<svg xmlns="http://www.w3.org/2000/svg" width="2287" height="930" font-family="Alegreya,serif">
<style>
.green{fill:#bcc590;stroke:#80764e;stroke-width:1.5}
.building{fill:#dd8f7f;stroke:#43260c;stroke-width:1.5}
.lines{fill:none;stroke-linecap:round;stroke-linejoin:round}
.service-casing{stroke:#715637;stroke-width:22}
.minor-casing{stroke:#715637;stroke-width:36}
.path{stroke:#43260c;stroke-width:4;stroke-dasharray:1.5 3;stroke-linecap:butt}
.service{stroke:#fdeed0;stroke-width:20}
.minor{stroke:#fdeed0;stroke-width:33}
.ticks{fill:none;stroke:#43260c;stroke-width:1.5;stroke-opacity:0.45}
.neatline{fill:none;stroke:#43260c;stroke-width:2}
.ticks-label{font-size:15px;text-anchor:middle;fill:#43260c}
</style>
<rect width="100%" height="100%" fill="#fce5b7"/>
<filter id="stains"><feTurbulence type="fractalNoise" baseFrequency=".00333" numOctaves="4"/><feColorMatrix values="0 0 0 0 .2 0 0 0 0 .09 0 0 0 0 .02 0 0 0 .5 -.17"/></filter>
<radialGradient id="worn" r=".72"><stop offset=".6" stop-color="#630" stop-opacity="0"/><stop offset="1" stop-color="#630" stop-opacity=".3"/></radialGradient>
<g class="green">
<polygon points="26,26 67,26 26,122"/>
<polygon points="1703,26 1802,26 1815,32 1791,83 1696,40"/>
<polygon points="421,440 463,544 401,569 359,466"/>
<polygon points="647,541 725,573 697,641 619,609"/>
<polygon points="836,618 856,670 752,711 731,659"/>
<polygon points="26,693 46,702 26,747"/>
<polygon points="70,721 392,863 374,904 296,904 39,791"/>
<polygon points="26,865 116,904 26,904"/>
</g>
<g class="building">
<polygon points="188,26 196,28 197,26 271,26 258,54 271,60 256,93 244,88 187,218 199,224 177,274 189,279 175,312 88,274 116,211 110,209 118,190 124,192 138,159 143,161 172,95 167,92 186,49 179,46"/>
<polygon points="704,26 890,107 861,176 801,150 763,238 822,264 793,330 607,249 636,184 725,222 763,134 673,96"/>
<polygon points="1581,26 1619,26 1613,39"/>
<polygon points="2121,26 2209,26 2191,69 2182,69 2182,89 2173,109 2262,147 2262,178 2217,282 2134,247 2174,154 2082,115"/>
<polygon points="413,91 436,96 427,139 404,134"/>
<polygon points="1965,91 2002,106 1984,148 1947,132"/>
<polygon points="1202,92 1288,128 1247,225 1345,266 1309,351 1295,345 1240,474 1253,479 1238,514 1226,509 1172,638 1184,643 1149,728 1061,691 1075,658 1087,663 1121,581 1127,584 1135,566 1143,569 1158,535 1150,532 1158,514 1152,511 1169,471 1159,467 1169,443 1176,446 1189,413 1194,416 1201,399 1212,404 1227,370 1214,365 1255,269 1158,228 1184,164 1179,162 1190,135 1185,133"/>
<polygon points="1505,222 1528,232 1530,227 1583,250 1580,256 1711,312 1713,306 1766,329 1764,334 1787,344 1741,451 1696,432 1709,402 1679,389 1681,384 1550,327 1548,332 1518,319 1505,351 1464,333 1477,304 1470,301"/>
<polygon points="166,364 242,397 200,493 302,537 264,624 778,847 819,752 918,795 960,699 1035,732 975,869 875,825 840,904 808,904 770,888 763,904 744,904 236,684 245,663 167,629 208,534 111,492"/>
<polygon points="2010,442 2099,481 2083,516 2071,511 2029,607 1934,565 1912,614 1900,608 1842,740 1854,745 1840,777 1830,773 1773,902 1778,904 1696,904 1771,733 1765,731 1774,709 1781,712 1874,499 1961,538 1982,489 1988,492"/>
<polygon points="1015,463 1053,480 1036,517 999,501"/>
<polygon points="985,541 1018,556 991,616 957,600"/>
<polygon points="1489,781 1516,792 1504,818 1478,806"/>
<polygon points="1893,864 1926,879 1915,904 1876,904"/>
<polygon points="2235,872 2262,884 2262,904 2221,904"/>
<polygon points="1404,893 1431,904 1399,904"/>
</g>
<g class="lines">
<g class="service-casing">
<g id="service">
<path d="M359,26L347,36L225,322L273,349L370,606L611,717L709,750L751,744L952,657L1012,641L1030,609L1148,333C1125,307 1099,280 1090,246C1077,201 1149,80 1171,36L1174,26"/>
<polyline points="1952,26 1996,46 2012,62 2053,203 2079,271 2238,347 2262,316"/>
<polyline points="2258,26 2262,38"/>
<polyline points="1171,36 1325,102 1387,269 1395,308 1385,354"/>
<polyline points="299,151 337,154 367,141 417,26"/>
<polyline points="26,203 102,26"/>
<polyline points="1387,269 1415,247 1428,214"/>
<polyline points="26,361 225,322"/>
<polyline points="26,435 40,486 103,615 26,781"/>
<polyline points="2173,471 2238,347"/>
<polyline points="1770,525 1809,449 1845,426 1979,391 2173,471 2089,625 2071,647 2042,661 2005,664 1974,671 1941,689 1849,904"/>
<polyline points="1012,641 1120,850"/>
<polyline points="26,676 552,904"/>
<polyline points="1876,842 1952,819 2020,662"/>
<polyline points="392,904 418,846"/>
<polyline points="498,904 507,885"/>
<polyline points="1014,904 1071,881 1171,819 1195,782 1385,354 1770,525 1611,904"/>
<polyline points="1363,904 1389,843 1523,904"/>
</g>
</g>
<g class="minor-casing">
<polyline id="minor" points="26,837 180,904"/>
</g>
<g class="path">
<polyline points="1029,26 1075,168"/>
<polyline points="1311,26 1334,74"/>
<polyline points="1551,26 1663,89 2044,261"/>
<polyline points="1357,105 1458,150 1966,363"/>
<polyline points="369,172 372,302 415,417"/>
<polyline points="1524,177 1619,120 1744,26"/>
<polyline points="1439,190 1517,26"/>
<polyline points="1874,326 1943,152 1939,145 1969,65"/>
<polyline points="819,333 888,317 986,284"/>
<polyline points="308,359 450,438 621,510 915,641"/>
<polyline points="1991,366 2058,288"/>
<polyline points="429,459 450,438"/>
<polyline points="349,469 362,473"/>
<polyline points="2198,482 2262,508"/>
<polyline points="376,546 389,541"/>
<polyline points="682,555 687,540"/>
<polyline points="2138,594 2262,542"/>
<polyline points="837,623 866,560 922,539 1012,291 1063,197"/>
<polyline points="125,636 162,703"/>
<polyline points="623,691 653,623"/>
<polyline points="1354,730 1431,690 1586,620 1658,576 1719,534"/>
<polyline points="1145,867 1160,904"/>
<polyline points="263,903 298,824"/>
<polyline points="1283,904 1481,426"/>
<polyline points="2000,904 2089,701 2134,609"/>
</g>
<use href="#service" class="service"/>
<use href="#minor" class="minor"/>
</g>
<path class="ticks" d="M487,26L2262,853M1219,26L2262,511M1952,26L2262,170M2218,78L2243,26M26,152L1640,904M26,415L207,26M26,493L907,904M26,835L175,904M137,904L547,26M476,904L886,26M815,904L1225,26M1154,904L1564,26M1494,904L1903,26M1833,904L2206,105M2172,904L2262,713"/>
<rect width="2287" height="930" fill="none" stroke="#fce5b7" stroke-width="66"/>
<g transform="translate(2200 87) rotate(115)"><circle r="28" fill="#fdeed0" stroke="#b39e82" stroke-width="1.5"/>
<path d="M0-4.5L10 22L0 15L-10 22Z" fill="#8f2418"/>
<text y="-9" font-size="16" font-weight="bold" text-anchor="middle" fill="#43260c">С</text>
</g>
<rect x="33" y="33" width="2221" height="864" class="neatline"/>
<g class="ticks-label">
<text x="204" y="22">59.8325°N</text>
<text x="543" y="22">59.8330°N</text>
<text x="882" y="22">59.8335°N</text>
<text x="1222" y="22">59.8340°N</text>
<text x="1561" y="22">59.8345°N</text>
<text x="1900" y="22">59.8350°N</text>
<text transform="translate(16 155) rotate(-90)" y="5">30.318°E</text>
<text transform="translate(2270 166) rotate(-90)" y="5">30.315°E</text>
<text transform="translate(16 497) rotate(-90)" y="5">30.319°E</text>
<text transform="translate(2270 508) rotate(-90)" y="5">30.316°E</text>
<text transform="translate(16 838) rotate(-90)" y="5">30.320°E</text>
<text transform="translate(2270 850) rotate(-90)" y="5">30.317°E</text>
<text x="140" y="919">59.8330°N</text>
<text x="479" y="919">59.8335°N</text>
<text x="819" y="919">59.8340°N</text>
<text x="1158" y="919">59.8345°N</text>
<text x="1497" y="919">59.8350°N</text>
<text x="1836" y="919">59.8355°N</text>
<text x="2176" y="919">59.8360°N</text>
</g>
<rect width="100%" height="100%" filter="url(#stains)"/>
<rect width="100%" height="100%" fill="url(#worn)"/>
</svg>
================================
# Exercise:
Copy out every line in the records where the word "lines" is found.

# Final answer:
.lines{fill:none;stroke-linecap:round;stroke-linejoin:round}
<g class="lines">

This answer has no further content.